First of all, IntelMQ is a message (event) processing system: it collects feeds, processes them, enriches them, filters them and then stores them somewhere or sends them to another system. It does this in a composable, data flow oriented fashion, based on single events. There are no aggregation or grouping features. Now, if you want to integrate IntelMQ with your ticket system or some other system, you need to send its output to somewhere where your ticket system or other services can pick up IntelMQ's data. This could be a database, splunk, or you could send your events directly via email to a ticket system.

Different users came up with different solutions for this, each of them fitting their own organisation. Hence these solutions are not part of the core IntelMQ repository.
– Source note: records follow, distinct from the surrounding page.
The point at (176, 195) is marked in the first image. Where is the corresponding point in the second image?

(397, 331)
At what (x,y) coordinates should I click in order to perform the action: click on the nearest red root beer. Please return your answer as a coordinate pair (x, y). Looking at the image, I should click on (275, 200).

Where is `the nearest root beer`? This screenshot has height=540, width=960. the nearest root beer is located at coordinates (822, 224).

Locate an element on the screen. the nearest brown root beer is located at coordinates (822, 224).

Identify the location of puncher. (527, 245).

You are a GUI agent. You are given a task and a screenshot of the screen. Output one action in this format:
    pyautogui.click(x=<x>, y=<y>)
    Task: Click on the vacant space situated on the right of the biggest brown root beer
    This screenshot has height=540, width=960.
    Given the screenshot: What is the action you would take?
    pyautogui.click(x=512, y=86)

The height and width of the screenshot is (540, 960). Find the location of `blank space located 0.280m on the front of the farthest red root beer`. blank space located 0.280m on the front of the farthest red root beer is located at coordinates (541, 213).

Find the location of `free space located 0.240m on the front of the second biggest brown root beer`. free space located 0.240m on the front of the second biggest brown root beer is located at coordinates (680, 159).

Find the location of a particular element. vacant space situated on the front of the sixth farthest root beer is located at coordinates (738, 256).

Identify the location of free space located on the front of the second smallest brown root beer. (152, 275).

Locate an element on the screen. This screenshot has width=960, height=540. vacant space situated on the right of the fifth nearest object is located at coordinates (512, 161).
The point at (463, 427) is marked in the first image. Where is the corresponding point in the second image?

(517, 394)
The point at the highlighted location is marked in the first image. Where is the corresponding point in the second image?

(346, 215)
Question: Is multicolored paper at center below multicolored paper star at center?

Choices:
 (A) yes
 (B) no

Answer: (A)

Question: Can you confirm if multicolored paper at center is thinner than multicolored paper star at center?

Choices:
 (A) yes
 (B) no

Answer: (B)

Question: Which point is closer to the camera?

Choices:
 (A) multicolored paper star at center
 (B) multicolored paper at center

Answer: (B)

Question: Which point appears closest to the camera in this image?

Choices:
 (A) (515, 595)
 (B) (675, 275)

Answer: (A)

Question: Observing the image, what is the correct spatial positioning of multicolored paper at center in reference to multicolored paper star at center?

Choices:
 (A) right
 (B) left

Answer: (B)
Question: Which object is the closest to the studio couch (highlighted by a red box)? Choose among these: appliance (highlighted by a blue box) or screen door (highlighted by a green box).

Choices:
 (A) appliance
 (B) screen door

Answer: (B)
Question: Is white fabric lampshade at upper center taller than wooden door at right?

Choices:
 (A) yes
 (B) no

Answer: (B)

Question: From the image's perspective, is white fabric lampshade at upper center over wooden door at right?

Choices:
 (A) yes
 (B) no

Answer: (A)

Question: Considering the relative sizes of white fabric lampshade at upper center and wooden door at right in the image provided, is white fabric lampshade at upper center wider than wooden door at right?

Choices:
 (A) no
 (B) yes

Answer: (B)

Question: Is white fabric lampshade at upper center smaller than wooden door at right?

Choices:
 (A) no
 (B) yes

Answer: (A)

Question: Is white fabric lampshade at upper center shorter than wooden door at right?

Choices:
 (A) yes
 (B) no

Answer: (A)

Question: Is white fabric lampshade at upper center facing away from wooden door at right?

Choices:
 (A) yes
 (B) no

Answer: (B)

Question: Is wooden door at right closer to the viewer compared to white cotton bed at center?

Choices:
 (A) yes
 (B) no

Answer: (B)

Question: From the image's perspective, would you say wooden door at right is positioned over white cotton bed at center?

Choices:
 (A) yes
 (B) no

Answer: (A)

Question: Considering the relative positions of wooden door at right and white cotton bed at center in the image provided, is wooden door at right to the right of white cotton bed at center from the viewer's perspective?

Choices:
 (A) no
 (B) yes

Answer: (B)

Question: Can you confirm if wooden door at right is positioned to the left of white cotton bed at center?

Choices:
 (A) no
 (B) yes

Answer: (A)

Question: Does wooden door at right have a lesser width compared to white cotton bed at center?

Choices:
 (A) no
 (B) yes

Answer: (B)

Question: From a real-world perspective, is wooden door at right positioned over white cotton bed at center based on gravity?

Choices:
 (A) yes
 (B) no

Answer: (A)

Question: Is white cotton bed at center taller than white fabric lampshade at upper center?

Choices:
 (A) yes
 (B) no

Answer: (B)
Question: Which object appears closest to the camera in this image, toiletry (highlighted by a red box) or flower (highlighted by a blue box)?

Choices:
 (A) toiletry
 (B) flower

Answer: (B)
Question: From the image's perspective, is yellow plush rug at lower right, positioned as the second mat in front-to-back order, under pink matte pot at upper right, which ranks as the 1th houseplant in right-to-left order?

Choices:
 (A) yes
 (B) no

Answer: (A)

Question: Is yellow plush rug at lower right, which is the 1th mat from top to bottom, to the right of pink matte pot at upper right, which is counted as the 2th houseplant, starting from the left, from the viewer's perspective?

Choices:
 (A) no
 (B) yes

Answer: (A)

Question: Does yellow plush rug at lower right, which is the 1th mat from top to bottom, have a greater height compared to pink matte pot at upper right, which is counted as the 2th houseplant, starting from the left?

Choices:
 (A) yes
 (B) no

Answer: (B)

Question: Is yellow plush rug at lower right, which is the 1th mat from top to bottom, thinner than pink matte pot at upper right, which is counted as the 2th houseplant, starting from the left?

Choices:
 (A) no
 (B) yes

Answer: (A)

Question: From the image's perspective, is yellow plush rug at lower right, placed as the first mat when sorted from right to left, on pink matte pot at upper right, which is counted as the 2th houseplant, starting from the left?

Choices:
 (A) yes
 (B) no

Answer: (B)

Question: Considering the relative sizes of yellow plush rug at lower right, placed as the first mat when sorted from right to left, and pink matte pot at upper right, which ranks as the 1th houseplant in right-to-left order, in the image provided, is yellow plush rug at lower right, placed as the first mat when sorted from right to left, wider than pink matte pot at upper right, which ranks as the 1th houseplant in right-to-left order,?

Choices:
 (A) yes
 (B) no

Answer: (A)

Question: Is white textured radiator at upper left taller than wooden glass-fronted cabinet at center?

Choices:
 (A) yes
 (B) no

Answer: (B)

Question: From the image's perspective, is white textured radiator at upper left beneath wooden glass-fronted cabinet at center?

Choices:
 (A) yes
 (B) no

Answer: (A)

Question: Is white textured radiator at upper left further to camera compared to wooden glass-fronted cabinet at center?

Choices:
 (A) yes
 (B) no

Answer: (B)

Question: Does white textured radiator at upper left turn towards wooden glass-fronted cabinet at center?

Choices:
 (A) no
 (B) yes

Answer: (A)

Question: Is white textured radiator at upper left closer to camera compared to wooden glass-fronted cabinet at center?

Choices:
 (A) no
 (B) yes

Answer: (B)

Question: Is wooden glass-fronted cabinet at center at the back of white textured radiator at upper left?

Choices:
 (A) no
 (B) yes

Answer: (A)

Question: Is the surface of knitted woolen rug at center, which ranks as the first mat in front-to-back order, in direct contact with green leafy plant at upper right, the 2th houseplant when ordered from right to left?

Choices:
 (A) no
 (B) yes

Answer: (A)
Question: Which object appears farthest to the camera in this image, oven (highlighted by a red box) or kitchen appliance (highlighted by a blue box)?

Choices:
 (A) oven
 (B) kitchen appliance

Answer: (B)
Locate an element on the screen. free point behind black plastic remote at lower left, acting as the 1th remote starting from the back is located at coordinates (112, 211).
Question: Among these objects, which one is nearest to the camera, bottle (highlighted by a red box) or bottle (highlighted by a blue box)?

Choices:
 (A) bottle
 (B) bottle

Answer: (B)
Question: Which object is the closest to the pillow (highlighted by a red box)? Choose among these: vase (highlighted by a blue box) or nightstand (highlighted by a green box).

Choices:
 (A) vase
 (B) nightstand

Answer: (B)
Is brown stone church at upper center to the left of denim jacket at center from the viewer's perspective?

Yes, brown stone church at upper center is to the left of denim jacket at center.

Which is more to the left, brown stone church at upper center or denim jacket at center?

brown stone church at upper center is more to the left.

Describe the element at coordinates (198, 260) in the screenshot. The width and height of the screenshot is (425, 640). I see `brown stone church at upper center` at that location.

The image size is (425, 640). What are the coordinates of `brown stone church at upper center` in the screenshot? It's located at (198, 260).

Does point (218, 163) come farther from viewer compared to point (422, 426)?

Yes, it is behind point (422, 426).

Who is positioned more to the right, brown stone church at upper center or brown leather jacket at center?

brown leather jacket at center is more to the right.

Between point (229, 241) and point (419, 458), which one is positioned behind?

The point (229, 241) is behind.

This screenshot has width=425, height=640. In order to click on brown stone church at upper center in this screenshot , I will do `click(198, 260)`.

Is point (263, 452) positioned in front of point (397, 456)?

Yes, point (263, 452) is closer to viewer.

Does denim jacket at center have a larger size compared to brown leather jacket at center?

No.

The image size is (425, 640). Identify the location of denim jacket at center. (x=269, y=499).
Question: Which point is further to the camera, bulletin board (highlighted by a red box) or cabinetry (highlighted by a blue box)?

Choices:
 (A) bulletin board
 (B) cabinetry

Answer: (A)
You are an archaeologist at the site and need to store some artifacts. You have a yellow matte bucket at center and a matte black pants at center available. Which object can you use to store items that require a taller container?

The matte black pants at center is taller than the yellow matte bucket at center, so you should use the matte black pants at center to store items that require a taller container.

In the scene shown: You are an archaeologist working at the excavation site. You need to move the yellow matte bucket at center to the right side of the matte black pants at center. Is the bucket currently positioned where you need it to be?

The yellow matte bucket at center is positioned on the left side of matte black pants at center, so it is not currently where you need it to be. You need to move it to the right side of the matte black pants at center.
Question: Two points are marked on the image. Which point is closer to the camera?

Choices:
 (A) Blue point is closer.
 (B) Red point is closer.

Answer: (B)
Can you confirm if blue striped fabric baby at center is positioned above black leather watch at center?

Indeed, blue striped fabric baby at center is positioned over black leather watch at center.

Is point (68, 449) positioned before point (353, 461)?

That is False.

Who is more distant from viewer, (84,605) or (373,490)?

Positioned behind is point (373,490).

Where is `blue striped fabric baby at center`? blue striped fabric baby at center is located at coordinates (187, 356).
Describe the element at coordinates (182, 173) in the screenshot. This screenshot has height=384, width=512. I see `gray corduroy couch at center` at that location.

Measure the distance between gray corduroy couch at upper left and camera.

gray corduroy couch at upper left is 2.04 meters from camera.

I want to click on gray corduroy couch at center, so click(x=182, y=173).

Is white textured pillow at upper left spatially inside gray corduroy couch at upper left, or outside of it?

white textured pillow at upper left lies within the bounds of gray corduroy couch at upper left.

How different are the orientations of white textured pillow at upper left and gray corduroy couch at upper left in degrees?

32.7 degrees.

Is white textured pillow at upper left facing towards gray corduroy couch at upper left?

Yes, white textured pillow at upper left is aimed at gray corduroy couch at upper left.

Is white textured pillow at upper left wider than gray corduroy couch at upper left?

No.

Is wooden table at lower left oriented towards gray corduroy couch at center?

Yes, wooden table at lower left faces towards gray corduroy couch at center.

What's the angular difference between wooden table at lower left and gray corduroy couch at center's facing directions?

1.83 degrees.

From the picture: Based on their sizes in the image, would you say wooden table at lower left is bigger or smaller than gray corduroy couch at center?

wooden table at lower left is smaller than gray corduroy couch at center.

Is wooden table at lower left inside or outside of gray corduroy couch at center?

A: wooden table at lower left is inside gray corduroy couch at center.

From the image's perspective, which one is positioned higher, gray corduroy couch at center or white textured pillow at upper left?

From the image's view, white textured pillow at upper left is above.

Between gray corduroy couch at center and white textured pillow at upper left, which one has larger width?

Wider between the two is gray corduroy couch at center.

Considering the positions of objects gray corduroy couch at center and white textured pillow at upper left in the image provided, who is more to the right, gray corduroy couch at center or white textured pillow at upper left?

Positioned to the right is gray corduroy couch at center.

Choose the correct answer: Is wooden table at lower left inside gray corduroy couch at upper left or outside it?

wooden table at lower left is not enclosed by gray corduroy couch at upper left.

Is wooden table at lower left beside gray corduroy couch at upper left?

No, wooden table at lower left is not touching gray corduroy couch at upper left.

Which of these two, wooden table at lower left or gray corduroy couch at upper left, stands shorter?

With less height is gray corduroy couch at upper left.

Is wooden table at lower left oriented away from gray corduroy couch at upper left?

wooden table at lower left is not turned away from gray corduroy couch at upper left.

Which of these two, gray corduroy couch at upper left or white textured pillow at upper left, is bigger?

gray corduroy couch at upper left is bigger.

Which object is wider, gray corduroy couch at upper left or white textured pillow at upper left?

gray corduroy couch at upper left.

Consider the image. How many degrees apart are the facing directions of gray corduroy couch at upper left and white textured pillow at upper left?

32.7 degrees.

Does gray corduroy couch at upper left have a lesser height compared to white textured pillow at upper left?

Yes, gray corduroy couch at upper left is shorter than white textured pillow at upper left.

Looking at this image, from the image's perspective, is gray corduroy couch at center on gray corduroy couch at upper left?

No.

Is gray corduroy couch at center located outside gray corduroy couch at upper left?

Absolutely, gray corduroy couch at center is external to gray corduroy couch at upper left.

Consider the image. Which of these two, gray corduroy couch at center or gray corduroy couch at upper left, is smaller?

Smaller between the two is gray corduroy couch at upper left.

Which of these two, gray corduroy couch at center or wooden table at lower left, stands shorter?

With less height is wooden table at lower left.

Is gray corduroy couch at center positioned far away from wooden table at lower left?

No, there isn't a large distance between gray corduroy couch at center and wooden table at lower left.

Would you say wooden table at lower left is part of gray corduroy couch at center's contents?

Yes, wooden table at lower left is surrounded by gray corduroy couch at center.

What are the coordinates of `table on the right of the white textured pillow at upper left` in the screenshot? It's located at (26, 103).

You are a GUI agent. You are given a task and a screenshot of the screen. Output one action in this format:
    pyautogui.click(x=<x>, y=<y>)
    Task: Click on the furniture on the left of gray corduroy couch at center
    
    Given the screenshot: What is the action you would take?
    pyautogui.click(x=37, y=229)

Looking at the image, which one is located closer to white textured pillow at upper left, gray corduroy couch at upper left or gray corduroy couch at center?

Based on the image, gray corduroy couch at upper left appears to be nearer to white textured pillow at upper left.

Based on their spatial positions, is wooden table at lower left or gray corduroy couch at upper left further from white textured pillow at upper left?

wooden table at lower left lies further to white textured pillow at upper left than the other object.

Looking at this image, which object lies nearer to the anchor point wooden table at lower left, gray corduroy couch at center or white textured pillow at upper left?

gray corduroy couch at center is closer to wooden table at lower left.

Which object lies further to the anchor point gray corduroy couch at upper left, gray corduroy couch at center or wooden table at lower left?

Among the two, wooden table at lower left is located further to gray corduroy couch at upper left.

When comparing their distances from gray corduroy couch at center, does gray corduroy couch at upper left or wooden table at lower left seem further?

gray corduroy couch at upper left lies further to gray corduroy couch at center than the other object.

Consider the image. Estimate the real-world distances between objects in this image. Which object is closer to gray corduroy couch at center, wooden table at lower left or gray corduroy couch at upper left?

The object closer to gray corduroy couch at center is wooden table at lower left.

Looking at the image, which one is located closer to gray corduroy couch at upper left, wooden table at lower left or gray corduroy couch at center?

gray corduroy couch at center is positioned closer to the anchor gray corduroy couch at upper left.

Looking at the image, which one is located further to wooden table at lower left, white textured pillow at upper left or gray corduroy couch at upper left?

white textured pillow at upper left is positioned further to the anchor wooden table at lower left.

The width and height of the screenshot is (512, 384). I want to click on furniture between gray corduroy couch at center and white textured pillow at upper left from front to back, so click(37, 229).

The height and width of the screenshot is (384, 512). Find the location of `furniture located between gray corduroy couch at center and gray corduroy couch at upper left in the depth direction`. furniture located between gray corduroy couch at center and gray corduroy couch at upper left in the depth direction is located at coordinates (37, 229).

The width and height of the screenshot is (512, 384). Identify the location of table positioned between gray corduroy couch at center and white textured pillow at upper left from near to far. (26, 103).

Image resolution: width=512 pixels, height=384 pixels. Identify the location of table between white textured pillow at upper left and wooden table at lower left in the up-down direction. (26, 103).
  • CERT.at uses a postgresql DB (postgres output bot) and has a small tool intelmqcli which fetches the events in the postgresql DB which are marked as "new" and will group them and send them out via the RT ticket system.
  • Others, including BSI, use a tool called intelmq-mailgen. It sends E-Mails to the recipients, optionally PGP-signed with defined text-templates, CSV formatted attachments with grouped events and generated ticket numbers.

The following lists external github repositories which you might consult for examples on how to integrate IntelMQ into your workflow:

If you came up with another solution for integration, we'd like to hear from you! Please reach out to us on the intelmq-users list.

Frequently Asked Questions

Consult the FAQ if you encountered any problems.

Additional Information

Bash Completion

To enable bash completion on intelmqctl and intelmqdump in order to help you run the commands in an easy manner, follow the installation process here.

Performance Tests

Some tests have been made with a virtual machine with the following specifications:

  • CPU: 1 core dedicated from i7 processor
  • Memory: 4GB
  • HDD: 10GB

The entire solution didn't have any problem handling 2.000.000 queued events in memory with bots digesting the messages.